Effects of moderating or desisting from drinking on brain structural and functional characteristics

Principal Investigator: Professor Steve Malone
Approved Research ID: 59441
Approval date: July 13th 2020

Lay summary

There is scientific evidence suggesting that drinking alcohol during adolescence and early adulthood may have harmful effects on brain development. This is a crucially important period in brain development, when the capacity to exert control over one's behavior, make decisions flexibly, anticipate and plan for the future, and behave in an adaptive manner develop more fully, all of which help lay the foundation for being a competent adult. It is important therefore to determine the exact nature of drinking effects on the brain. Understanding such effects is clearly a public health issue of substantial public interest. Because most people moderate their drinking, however, understanding the extent to which any effects of alcohol use lessen when individuals moderate their drinking or stop altogether is arguably equally important, with equally important public health implications.

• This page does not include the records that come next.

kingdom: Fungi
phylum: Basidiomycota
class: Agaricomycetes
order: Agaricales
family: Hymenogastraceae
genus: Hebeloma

We will address these two broad aims in a sample of young adult twins from the US and in the UK Biobank sample. It is impossible to conduct controlled studies with people, assigning some to continue drinking heavily and others not to. Twins represent a "natural experiment," however. We will use an innovative twin-differences design to determine whether differences between twins in their drinking patterns are associated with differences between them in brain structural and functional measures. In effect, the brain of the twin who drinks less or who reduces drinking more approximates what the brain of the twin who drinks more or who continues to drink heavily would have looked like had they not continued to drink heavily. This is our best approximation to an actual scientific experiment. We will examine several MRI measures of brain structure and function to determine which of these are associated with drinking during adolescence and which are associated with reducing the amount of drinking one does in one's 20s and 30s. The twin-difference design will inform us about whether any of these associations that are statistically significant indicate that drinking, or reducing one's drinking, truly causes the association, and which are part of a pre-existing liability for drinking heavily and continuing to drink heavily in the first place.

We will determine whether any findings consistent with a causal influence of drinking patterns also holds true in the youngest participants in the UK Biobank sample. This would indicate that they are not specific to one particular sample of participants, thereby increasing our confidence that they are real.